Si tratta, in questo consiste il lungo e appassionante racconto di Serres, di provare a immaginare un modo per superare questa opposizione, per riportare l’umano al tempo, e quindi al mondo. Ma un’operazione del genere, ammesso che sia possibile, forse richiede all’umano di rinunciare alla sua stessa incandescenza, o meglio, rivoltarla su sé stessa. In effetti la luce, prima che essere umana, è la luce del mondo, antichissima e paziente. Non si tratta tanto di diventare ancora più incandescenti (come sognano i transumanisti), al contrario, si tratta piuttosto di lasciarsi illuminare dalla luce del mondo, verso la nostra «mancanza non sradicabile, perché infinita», verso «una totalità inaccessibile legata alla nostra infinitudine» (ivi, p. 102).

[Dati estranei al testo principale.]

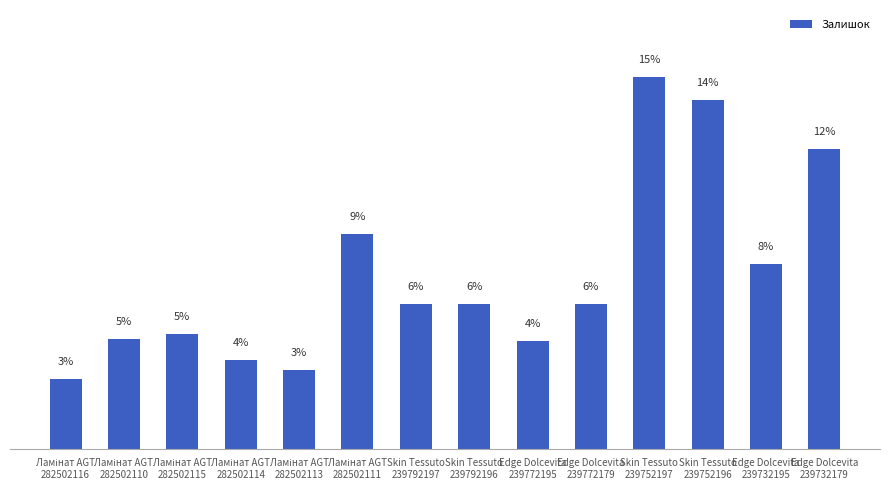

What position from the right is Ламінат AGT
282502110?

13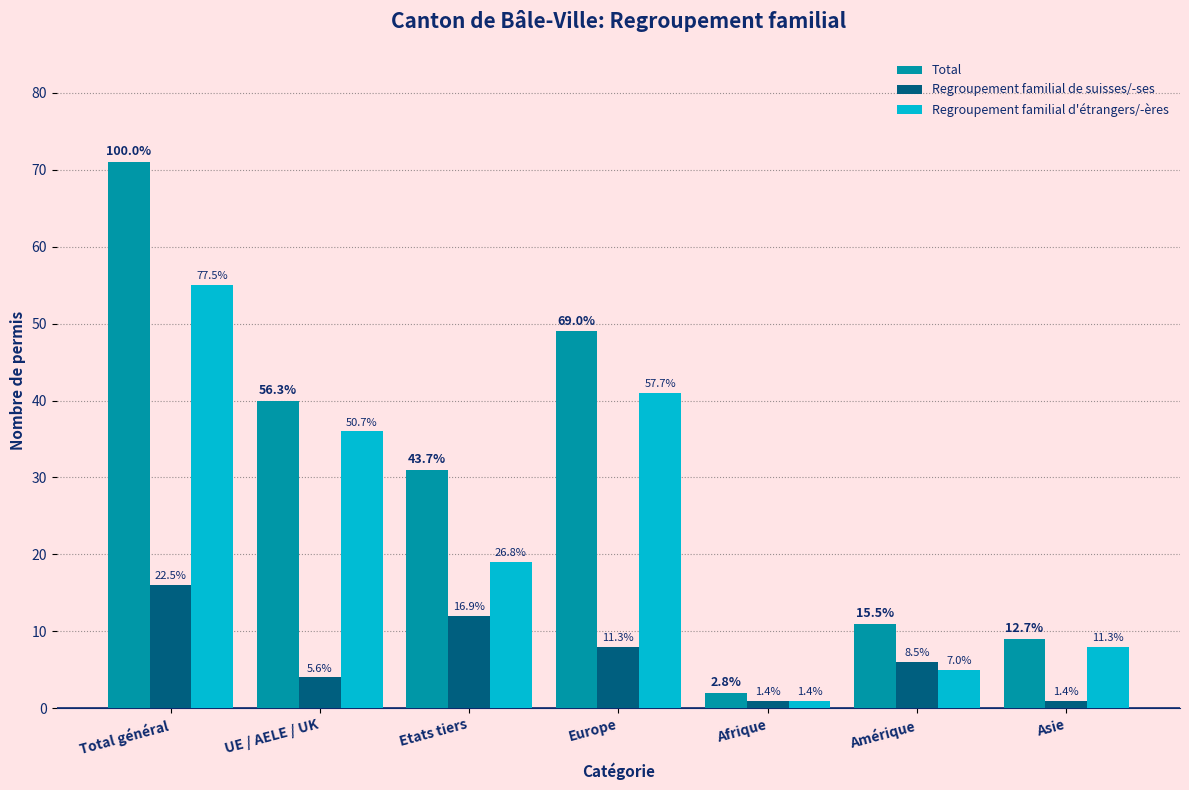

Which category has the lowest value in the Regroupement familial d'étrangers/-ères series?

Afrique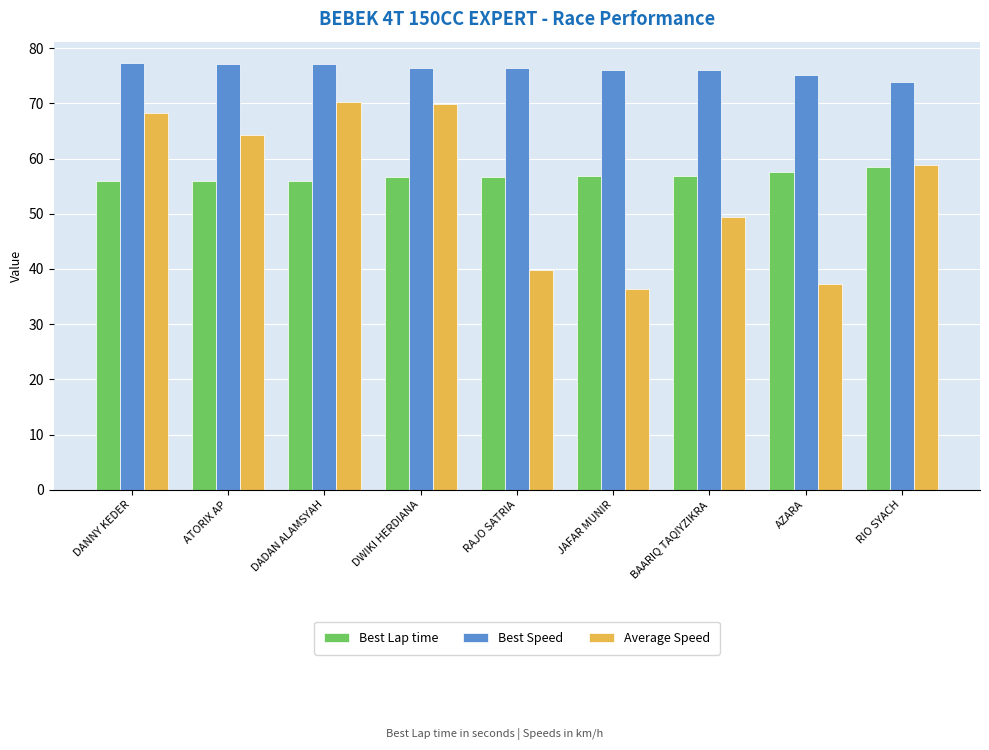

How many categories are shown in the chart?

9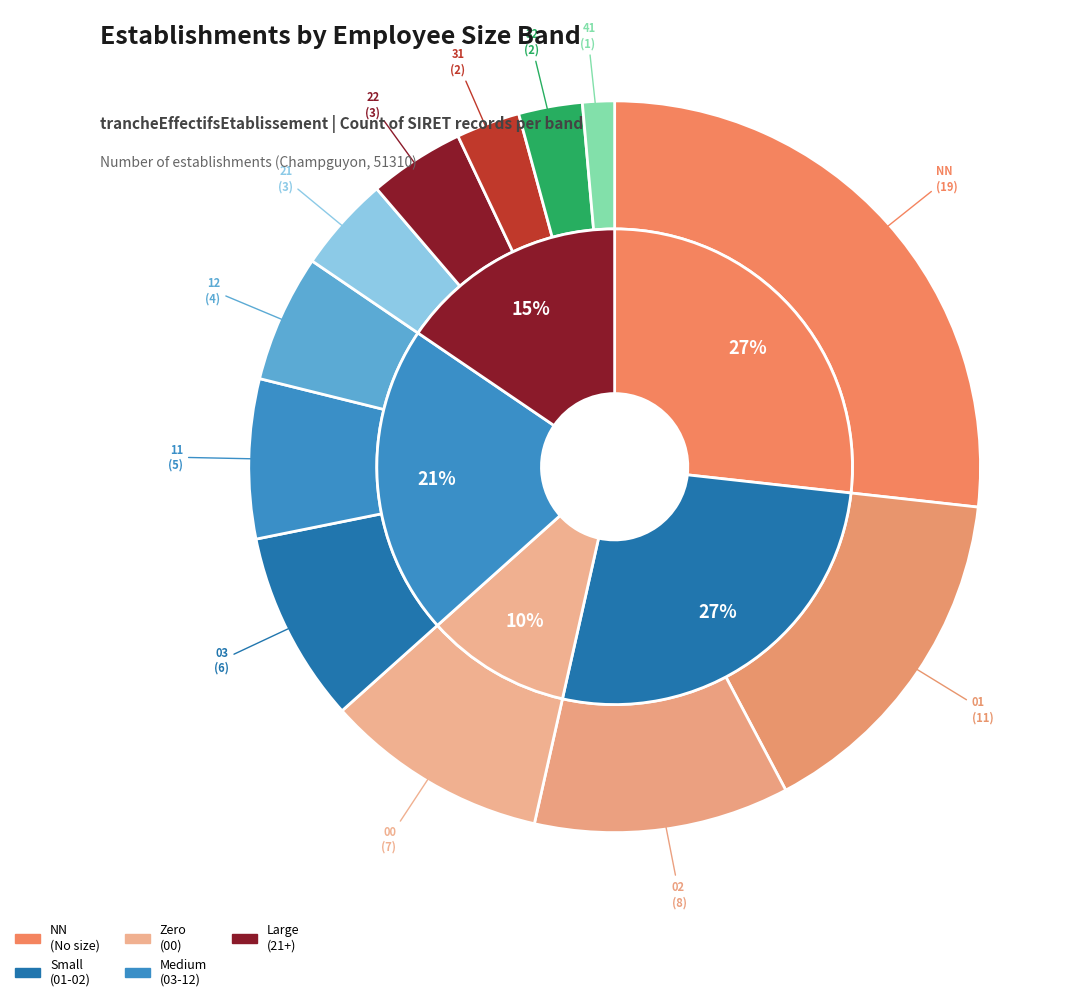

Combined, do 12 and 03 account for over 50%?

No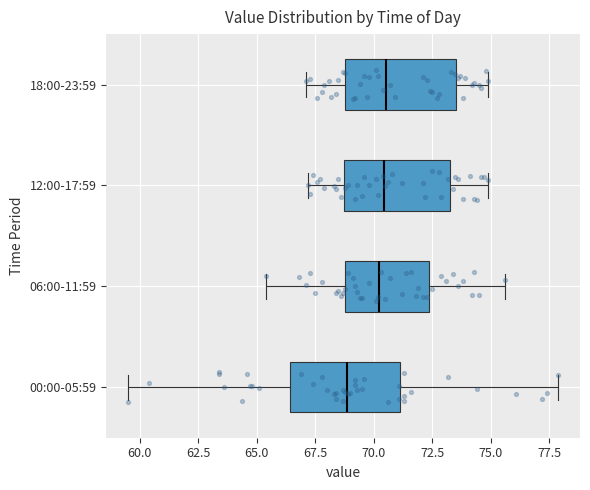

Reading bottom to top, read every box against the x-axis: the position of its median line, the range the box covers, and the ends of its whiskers. The values are not printed on the chart, so give them approximately, as read against the axis.

00:00-05:59: median 69.0, box 66.5 to 71.0, whiskers 59.5 to 78.0
06:00-11:59: median 70.5, box 69.0 to 72.5, whiskers 65.5 to 75.5
12:00-17:59: median 70.5, box 69.0 to 73.5, whiskers 67.0 to 75.0
18:00-23:59: median 70.5, box 69.0 to 73.5, whiskers 67.0 to 75.0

Forse a suo modo Heidegger aveva ragione, anche se la proposta di Serres è più radicale, e meno patriarcale del pastore e del suo gregge. In effetti il pastore tipicamente è un uomo, e il suo gregge gli dà lana, latte e carne. In effetti si può immaginare un diverso modello di umano. Per Michel Serres questo modello è quello, un modello che colpisce sempre più l’immaginazione degli umani, di Francesco di Assisi:
Vestito di un saio e bevendo l’acqua dei ruscelli, mendicando il pane sul percorso e passando per buono a niente, senza dimora né domicilio fissi, il francescano non fa finta come noi, filosofi, che pretendiamo la critica e l’abbandono di ogni finzione, perché raggiunge il misero che, solo, vede gli uomini tali e quali e il mondo stesso, scorge l’ombra della gloria di Alessandro anche in pieno sole e comprende chiaramente il canto degli uccelli, l’ululato del lupo, l’acqua chiara e il Verbo trascendente. I Fioretti e le loro bestie leggendarie accendono al senso e alla verità più autenticamente delle […] Meditazioni, cartesiane o mie. Ritornare alle cose stesse richiede di gettare al fuoco la propria camicia e le proprie scarpe e di partire verso di esse in questa semplice attrezzatura. Da miseria nascerà la filosofia (ivi, p. 223).

Riferimenti bibliografici
M. Heidegger, Lettera sull’umanismo, Adelphi, Milano 1995.
Michel Serres, L’incandescente. Il Grande Racconto della Terra, della Vita, dell’Uomo, Mimesis Edizioni, Milano-Udine 2025.